ASSIGNMENT: Below are the entries. Set down exactly the line containing "Sat 20 Jan 11:45;" and each line after it.

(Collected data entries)

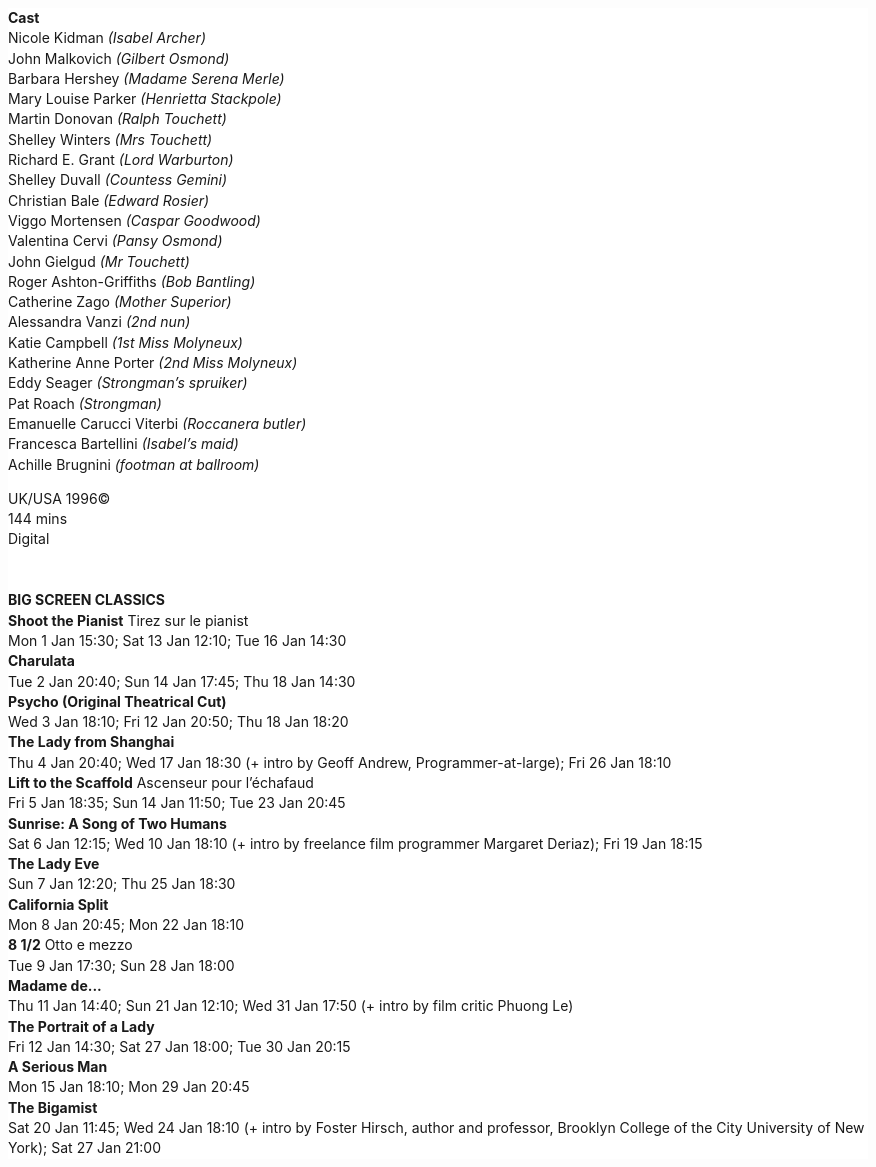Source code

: **Cast**  
Nicole Kidman _(Isabel Archer)_  
John Malkovich _(Gilbert Osmond)_  
Barbara Hershey _(Madame Serena Merle)_  
Mary Louise Parker _(Henrietta Stackpole)_  
Martin Donovan _(Ralph Touchett)_  
Shelley Winters _(Mrs Touchett)_  
Richard E. Grant _(Lord Warburton)_  
Shelley Duvall _(Countess Gemini)_  
Christian Bale _(Edward Rosier)_  
Viggo Mortensen _(Caspar Goodwood)_  
Valentina Cervi _(Pansy Osmond)_  
John Gielgud _(Mr Touchett)_  
Roger Ashton-Griffiths _(Bob Bantling)_  
Catherine Zago _(Mother Superior)_  
Alessandra Vanzi _(2nd nun)_  
Katie Campbell _(1st Miss Molyneux)_  
Katherine Anne Porter _(2nd Miss Molyneux)_  
Eddy Seager _(Strongman’s spruiker)_  
Pat Roach _(Strongman)_  
Emanuelle Carucci Viterbi _(Roccanera butler)_  
Francesca Bartellini _(Isabel’s maid)_  
Achille Brugnini _(footman at ballroom)_  

UK/USA 1996©  
144 mins  
Digital  
<br>
<BR>
**BIG SCREEN CLASSICS**  
**Shoot the Pianist** Tirez sur le pianist  
Mon 1 Jan 15:30; Sat 13 Jan 12:10; Tue 16 Jan 14:30  
**Charulata**  
Tue 2 Jan 20:40; Sun 14 Jan 17:45; Thu 18 Jan 14:30  
**Psycho (Original Theatrical Cut)**  
Wed 3 Jan 18:10; Fri 12 Jan 20:50; Thu 18 Jan 18:20  
**The Lady from Shanghai**  
Thu 4 Jan 20:40; Wed 17 Jan 18:30 (+ intro by Geoff Andrew, Programmer-at-large); Fri 26 Jan 18:10  
**Lift to the Scaffold** Ascenseur pour l’échafaud  
Fri 5 Jan 18:35; Sun 14 Jan 11:50; Tue 23 Jan 20:45  
**Sunrise: A Song of Two Humans**  
Sat 6 Jan 12:15; Wed 10 Jan 18:10 (+ intro by freelance film programmer Margaret Deriaz); Fri 19 Jan 18:15  
**The Lady Eve**  
Sun 7 Jan 12:20; Thu 25 Jan 18:30  
**California Split**  
Mon 8 Jan 20:45; Mon 22 Jan 18:10  
**8 1/2**  Otto e mezzo  
Tue 9 Jan 17:30; Sun 28 Jan 18:00  
**Madame de...**  
Thu 11 Jan 14:40; Sun 21 Jan 12:10; Wed 31 Jan 17:50 (+ intro by film critic Phuong Le)  
**The Portrait of a Lady**  
Fri 12 Jan 14:30; Sat 27 Jan 18:00; Tue 30 Jan 20:15  
**A Serious Man**  
Mon 15 Jan 18:10; Mon 29 Jan 20:45  
**The Bigamist**  
Sat 20 Jan 11:45; Wed 24 Jan 18:10 (+ intro by Foster Hirsch, author and professor, Brooklyn College of the City University of New York); Sat 27 Jan 21:00 
<br>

ANSWER:
Sat 20 Jan 11:45; Wed 24 Jan 18:10 (+ intro by Foster Hirsch, author and professor, Brooklyn College of the City University of New York); Sat 27 Jan 21:00 
<br>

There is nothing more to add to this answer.